On se réclame de l’in­térêt du pays pour jus­ti­fi­er ces mesures pro­con­sulaires ! Comme si l’in­térêt du pays n’é­tait pas de savoir où il va, de dire ce qu’il craint, ce qu’il veut. Per­son­ne, autre que lui, n’a le droit de le dire en son nom, ni de lui mesur­er la part de vérités qu’il a le droit de con­naître. Nous sommes gou­vernés par le sys­tème des majorités ; ce n’est, certes, pas le meilleur ; qu’on ne l’ag­grave pas en biseau­tant les cartes. Ce n’est qu’en lais­sant toutes les opin­ions libres de se for­muler que l’on saura ce que veut réelle­ment le pays, et que sa volon­té aura une base raisonnée.

Et la presse, qui pré­tend être la gar­di­enne de la vérité, le rem­part de nos lib­ertés, la presse qui a la pré­ten­tion d’être une puis­sance et un sac­er­doce, grogne, mais prête le dos à la « cor­rec­tion » : parce qu’on l’a men­acée de l’étein­dre comme une sim­ple lumière du ciel, la presse se laisse dévor­er par ce « chan­cre mou » qu’elle doit à ses rap­ports avec l’autorité.

Et cepen­dant, comme ils auraient été penauds, nos gou­ver­nants, si la presse les avaient pris au mot, leur répon­dant : « Vous nous refusez la lib­erté de par­ler, vous ne voulez pas nous laiss­er dire à nos lecteurs ce qui nous sem­blera vrai ? Dans ce cas, nous refu­sons de servir de passe­port à vos men­songes, car c’est men­tir de ne dire que des demi-vérités. Osez donc nous sup­primer ! Si vous ne le faites pas, c’est nous qui ne paraîtrons pas, qui fer­ons la grève du silence, et, avant de dis­paraître, en expli­querons nos raisons au public. »

Que l’on s’imag­ine un gou­verne­ment sans presse, sans autre jour­nal que le « jour­nal offi­ciel », et surtout avec cette expli­ca­tion que si les directeurs de jour­naux se refu­saient de pub­li­er leurs feuilles, c’é­tait pour ne pas men­tir à leur conscience !

La con­science d’un jour­nal­iste, d’un directeur de jour­nal, par-dessus le marché ! Voilà le point faible de la ques­tion.
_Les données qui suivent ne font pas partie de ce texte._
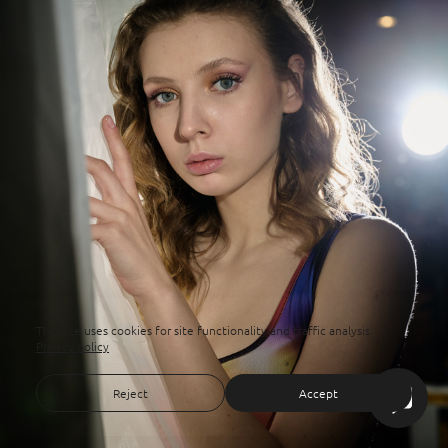
This site uses cookies for site functionality and traffic analysis.
Privacy policy
Reject
Accept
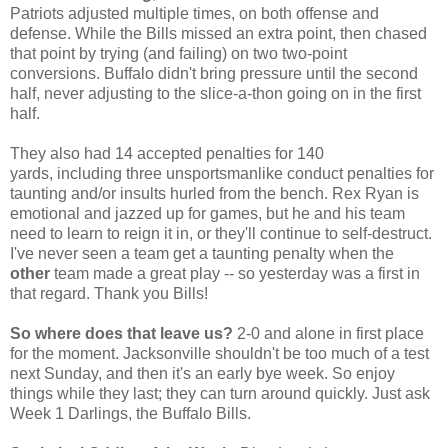
Patriots adjusted multiple times, on both offense and
defense. While the Bills missed an extra point, then chased
that point by trying (and failing) on two two-point
conversions. Buffalo didn't bring pressure until the second
half, never adjusting to the slice-a-thon going on in the first
half.
They also had 14 accepted penalties for 140
yards, including three unsportsmanlike conduct penalties for
taunting and/or insults hurled from the bench. Rex Ryan is
emotional and jazzed up for games, but he and his team
need to learn to reign it in, or they'll continue to self-destruct.
I've never seen a team get a taunting penalty when the
other
team made a great play -- so yesterday was a first in
that regard. Thank you Bills!
So where does that leave us?
2-0 and alone in first place
for the moment. Jacksonville shouldn't be too much of a test
next Sunday, and then it's an early bye week. So enjoy
things while they last; they can turn around quickly. Just ask
Week 1 Darlings, the Buffalo Bills.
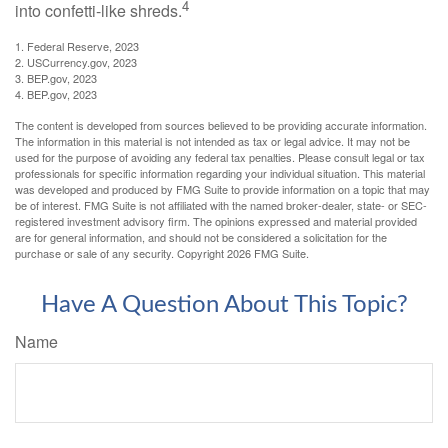
4
into confetti-like shreds.
1. Federal Reserve, 2023
2. USCurrency.gov, 2023
3. BEP.gov, 2023
4. BEP.gov, 2023
The content is developed from sources believed to be providing accurate information.
The information in this material is not intended as tax or legal advice. It may not be
used for the purpose of avoiding any federal tax penalties. Please consult legal or tax
professionals for specific information regarding your individual situation. This material
was developed and produced by FMG Suite to provide information on a topic that may
be of interest. FMG Suite is not affiliated with the named broker-dealer, state- or SEC-
registered investment advisory firm. The opinions expressed and material provided
are for general information, and should not be considered a solicitation for the
purchase or sale of any security. Copyright
2026 FMG Suite.
Have A Question About This Topic?
Name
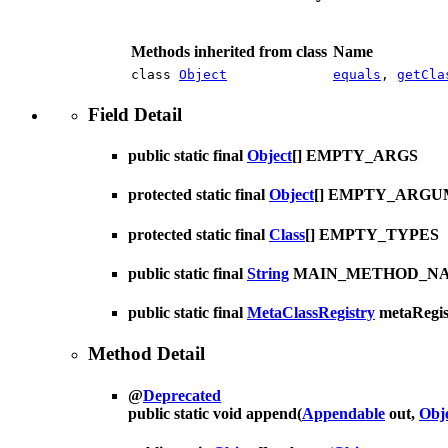
Methods inherited from class
Name
class
Object
equals
,
getCla
Field Detail
public static final
Object
[]
EMPTY_ARGS
protected static final
Object
[]
EMPTY_ARGU
protected static final
Class
[]
EMPTY_TYPES
public static final
String
MAIN_METHOD_N
public static final
MetaClassRegistry
metaRegis
Method Detail
@
Deprecated
public static void
append
(
Appendable
out,
Obj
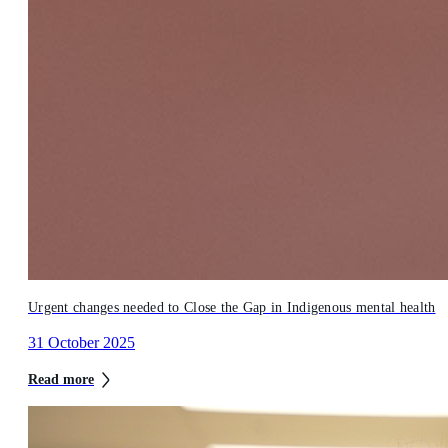
Urgent changes needed to Close the Gap in Indigenous mental health
31 October 2025
Read more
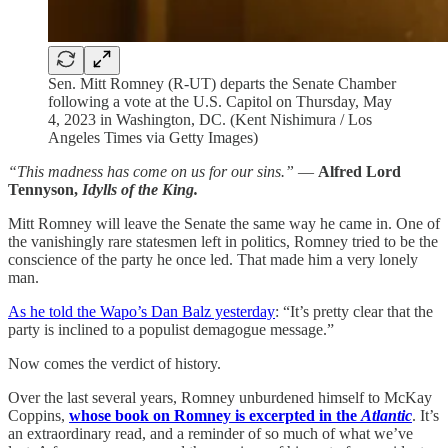
Sen. Mitt Romney (R-UT) departs the Senate Chamber
following a vote at the U.S. Capitol on Thursday, May
4, 2023 in Washington, DC. (Kent Nishimura / Los
Angeles Times via Getty Images)
“This madness has come on us for our sins.”
—
Alfred Lord
Tennyson,
Idylls of the King.
Mitt Romney will leave the Senate the same way he came in. One of
the vanishingly rare statesmen left in politics, Romney tried to be the
conscience of the party he once led. That made him a very lonely
man.
As he told the Wapo’s Dan Balz yesterday
: “It’s pretty clear that the
party is inclined to a populist demagogue message.”
Now comes the verdict of history.
Over the last several years, Romney unburdened himself to McKay
Coppins,
whose book on Romney is excerpted in the
Atlantic
. It’s
an extraordinary read, and a reminder of so much of what we’ve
S’ils avaient eu l’én­ergie d’a­gir ain­si, le gou­verne­ment, devant l’in­quié­tude du pub­lic, aurait mis les pouces avant qu’une semaine se fut écoulée ; c’est à genoux qu’il serait venu deman­der aux directeurs de jour­naux de revenir sur leur décision.

Oui, mais… pour cela il aurait fal­lu que les pro­prié­taires de jour­naux fis­sent pass­er l’in­térêt de la vérité, du bien pub­lic, avant le leur ; il aurait fal­lu des jour­nal­istes ayant souci de la dig­nité de leur pro­fes­sion. À la tête des jour­naux, nous n’avons que des tripo­teurs d’af­faires, des politi­ciens en mal de devenir min­istres ; que des larbins à tout faire en guise d’écrivains. Et, il faut bien l’a­jouter, une opin­ion publique qui, peut-être, pense quelque chose, mais n’en a nulle­ment l’air, puisqu’elle souf­fre qu’on la traite comme trop faible de juge­ment pour lui laiss­er le droit de s’ex­primer sur les affaires qui la concerne.